Lampertheim

Aktion Die Lampertheimer Pflegedienstleiterin Veronica Steinert berichtet in der TV-Sendung „Nachtcafé“ von einem schweren Schicksalsschlag

Im Wünschewagen zum Ort der Träume

Archivartikel

Lampertheim.Veronica Steinert muss schon durch ihren Job als Pflegedienstleiterin in der Lampertheimer Senioren-Residenz Haus Dominikus mit Krankheiten und psychischen Belastungen von Menschen umgehen. Zusätzlich meistert die 42-Jährige ihre ehrenamtliche Tätigkeit als Betreuerin der Fahrgäste des Wünschewagens Mannheim. Dass sie selbst einmal Leid erfahren würde, damit hatte die Lampertheimerin allerdings nicht gerechnet.

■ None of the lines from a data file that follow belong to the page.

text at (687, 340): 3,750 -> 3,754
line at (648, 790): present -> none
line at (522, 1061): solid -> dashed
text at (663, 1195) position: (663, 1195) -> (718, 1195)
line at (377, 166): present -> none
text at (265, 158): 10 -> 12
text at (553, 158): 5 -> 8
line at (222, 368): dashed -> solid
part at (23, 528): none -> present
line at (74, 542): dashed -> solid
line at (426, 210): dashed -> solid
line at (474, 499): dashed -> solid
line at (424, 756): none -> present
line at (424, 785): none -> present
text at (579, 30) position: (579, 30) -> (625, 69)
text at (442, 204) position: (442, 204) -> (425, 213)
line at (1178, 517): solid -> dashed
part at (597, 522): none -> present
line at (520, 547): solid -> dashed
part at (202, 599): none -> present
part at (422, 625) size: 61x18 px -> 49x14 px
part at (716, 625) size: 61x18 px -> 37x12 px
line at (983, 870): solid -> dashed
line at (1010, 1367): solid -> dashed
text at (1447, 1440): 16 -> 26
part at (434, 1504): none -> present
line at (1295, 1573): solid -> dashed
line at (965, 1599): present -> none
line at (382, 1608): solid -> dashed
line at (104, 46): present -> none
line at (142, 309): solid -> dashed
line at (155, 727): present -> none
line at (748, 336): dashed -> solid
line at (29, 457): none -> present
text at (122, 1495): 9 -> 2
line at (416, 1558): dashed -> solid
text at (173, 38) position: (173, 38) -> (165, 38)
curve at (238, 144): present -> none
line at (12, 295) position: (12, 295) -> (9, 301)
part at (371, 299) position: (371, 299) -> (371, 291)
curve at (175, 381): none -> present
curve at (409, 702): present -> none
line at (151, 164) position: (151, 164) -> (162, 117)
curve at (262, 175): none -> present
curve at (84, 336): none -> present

Ehemann Helmut war die große Liebe Veronica Steinerts. Er erkrankte unheilbar an Krebs. Da es sein Wunsch war, das Disneyland in Paris zu besuchen, machte sich das Team des Wünschewagens mit einem Rettungssanitäter an Bord auf den Weg. Am Ort angekommen, konnte die Familie abschalten und ein paar schöne Tage genießen. Vor kurzem ist Helmut Steinert seiner schweren Krankheit erlegen.

Ehefrau Veronica blieb tapfer. „Reden gehört zur Trauerbewältigung“, erklärt die Pflegedienstleiterin im Gespräch mit dem „Südhessen Morgen“. Die Zuschauer der SWR-Sendung „Nachcafé“ konnten jetzt Einblicke in die Lebensgeschichte von Veronica Steinert gewinnen. Tina Schönleber, Koordinatorin des Wünschewagens Mannheim, hatte im Vorfeld die Pflegerin ermutigt, ins Studio nach Baden-Baden zu fahren und in der Sendung „Mein größter Wunsch“ den Zuschauern ihre Erfahrungen mitzuteilen.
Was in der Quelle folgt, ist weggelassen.